Io faccio il presidente e dopo vent’anni capisco le esigenze di un gruppo. Non è presunzione. Io ho preso la Salernitana in Eccellenza pagando 350mila euro a fondo perduto, dodici anni fa. Arrivati in B mi son dovuto fermare perché altrimenti avrei dovuto vendere. Alla fine, un giorno ho detto basta, bisogna andare in Serie A. La piazza era insofferente, c’erano dei giochi sul territorio che non mi garbavano più, come direbbe Sarri. Perciò la vendita fu inevitabile, in dicembre nonostante una delibera della Lega Serie A dicesse che fosse corretto far ultimare il campionato alla squadra. Per questo il club fu svenduto per la cifra di 10 milioni di euro, e ad oggi mi mancano ancora dei soldi. Parliamo di una società che, tra liquidità, affidamento bancario, patrimonio giocatori, avviamento e tutto il resto, valeva almeno 70-80 milioni. Lo sport deve essere gestito in maniera illuminata, scevro da qualsivoglia interesse personale.

DERBY
Vivo le partite con un’apparente serenità, il mio tumulto è interiore, lo so controllare. Il derby per noi è un campionato nel campionato. È un appuntamento importante e spero che la squadra trovi la compattezza e la forza di esprimersi al 100% per dare grandi soddisfazioni ai tifosi che meritano un comportamento all’insegna del sacrificio, della determinazione e del risultato. E’ un campionato nel campionato, il suo risultato condiziona l’andamento successivo.
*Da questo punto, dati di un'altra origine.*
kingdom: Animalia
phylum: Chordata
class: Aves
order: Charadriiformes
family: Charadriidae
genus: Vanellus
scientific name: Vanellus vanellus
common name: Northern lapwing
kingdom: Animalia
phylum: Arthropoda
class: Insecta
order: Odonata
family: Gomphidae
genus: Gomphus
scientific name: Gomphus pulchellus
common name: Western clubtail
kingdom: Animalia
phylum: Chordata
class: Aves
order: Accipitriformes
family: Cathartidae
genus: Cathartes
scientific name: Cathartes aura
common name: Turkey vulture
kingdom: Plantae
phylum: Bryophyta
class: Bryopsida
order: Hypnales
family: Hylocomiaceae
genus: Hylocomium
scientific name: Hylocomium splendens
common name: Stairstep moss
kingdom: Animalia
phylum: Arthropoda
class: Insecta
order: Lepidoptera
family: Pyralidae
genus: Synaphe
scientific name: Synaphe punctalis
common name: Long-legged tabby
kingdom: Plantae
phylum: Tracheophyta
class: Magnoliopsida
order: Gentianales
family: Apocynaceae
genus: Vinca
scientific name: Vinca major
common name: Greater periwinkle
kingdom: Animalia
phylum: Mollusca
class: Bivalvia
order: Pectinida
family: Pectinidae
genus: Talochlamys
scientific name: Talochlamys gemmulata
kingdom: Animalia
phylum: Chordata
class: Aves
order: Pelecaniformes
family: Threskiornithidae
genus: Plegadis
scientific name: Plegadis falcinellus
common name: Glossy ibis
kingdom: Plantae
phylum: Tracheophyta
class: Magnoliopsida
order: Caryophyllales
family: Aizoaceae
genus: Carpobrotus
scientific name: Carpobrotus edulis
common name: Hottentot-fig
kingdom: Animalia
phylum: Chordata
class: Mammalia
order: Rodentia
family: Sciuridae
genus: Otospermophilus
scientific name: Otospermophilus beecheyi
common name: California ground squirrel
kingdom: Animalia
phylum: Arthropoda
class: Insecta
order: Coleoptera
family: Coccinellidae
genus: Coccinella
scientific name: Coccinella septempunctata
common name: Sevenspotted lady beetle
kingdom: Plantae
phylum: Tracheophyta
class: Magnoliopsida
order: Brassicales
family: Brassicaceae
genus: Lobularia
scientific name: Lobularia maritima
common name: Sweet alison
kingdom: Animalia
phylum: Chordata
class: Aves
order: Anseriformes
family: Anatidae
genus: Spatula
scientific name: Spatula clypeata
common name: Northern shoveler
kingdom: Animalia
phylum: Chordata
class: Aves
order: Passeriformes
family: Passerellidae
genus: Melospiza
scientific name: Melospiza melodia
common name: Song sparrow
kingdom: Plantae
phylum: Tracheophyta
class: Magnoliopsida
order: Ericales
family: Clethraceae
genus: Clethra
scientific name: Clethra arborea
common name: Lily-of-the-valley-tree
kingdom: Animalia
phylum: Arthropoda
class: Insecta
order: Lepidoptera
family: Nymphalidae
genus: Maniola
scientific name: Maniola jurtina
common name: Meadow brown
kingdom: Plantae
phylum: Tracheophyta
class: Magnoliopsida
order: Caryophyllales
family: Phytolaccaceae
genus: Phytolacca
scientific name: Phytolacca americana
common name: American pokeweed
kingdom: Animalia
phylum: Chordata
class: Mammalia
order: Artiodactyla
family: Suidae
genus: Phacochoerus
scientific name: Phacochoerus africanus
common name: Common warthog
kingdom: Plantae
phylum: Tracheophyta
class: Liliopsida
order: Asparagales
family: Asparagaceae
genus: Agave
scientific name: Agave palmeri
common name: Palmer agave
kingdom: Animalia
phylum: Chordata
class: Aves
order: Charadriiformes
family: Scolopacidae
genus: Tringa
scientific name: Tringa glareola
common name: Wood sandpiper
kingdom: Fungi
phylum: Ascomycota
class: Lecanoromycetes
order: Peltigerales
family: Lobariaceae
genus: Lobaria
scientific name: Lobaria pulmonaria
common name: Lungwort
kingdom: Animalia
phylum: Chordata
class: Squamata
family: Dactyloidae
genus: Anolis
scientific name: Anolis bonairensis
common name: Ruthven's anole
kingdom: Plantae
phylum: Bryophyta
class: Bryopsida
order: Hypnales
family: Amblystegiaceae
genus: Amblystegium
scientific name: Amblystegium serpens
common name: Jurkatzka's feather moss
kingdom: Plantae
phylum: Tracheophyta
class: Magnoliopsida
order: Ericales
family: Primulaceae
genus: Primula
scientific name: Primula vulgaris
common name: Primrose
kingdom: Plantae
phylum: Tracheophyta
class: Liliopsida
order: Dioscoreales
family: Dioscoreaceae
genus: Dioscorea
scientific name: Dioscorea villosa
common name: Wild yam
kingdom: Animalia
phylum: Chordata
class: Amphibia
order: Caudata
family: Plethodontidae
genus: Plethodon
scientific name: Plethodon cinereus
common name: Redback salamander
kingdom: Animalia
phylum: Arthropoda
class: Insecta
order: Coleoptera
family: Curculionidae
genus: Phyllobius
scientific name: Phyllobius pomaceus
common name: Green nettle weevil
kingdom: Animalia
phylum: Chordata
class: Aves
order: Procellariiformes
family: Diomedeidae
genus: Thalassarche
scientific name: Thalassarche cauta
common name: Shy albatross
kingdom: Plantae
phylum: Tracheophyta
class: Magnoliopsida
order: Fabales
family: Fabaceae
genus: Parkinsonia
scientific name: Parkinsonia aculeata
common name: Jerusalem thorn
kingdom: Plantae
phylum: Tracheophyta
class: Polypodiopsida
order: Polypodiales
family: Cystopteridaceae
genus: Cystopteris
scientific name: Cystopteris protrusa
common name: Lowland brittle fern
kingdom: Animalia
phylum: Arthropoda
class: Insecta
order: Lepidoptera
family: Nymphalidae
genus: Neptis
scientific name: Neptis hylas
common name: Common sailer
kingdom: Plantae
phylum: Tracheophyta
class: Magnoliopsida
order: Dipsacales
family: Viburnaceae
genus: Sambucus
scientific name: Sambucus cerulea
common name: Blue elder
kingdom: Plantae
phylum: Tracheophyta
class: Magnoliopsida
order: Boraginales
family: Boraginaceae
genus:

L’anno scorso due grandi risultati che hanno creato un trasporto da parte della tifoseria verso la squadra molto importante. Quello a cui sono più legato? Finale di Coppa Italia del 26 maggio 2013. Un evento particolarissimo, in città si vive e si soffre. L’altra fazione è più portata a enfatizzare, è più caciarona, ma se non raggiunge l’obiettivo si nasconde e sparisce. I laziali invece sembra, sottolineo sembra, che preferiscano soffrire in silenzio.